This project utilizes PySpark to analyze and explore information from the airlines1.csv dataset, uncovering insights into flight performance, delays, cancellations, and other interesting trends.
- Reads and registers the airlines1.csv data as a Spark DataFrame.
- Performs a variety of SQL queries to analyze the data, including:
- Counting rows and finding averages.
- Grouping data by origin, year, and month.
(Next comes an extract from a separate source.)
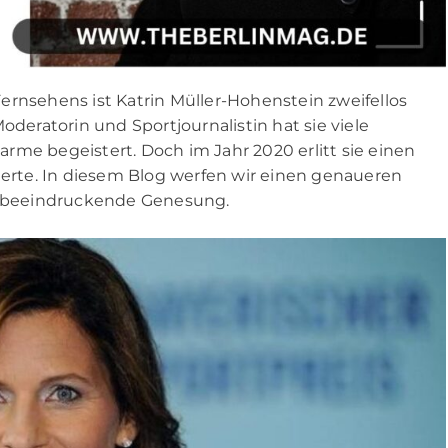
ernsehens ist Katrin Müller-Hohenstein zweifellos
oderatorin und Sportjournalistin hat sie viele
rme begeistert. Doch im Jahr 2020 erlitt sie einen
derte. In diesem Blog werfen wir einen genaueren
re beeindruckende Genesung.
- Calculating on-time performance, cancellations, and diversions.
- Ranking destinations based on various metrics.
- Determining top performing routes based on average speed.
- Presents the results visually through Spark show() methods.
-
Year-wise On-Time Performance:
- Analyzes flight performance across years, calculating total flights, on-time flights, cancellations, and diversions.
-
Origin City Analysis:
- Examines flight data for each origin city, including total flights, on-time flights, cancellations, and diversions.
-
Ranking Top Origin-Destination Pairs:
- Finds the top origin-destination pairs based on the number of flights.
-
Average Speed Calculation:
- Determines the average speed of flights based on flight time and distance.
- This project focuses on exploring the airlines1.csv dataset. You can adapt the code to analyze other datasets related to airline flights.
- The SQL queries demonstrate different ways to manipulate and aggregate data using Spark SQL. You can explore further queries to uncover deeper insights.
- Analyze additional columns within the dataset (e.g., weather conditions, carrier details).
- Create visualizations using libraries like matplotlib or seaborn.
- Develop machine learning models to predict flight delays or cancellations.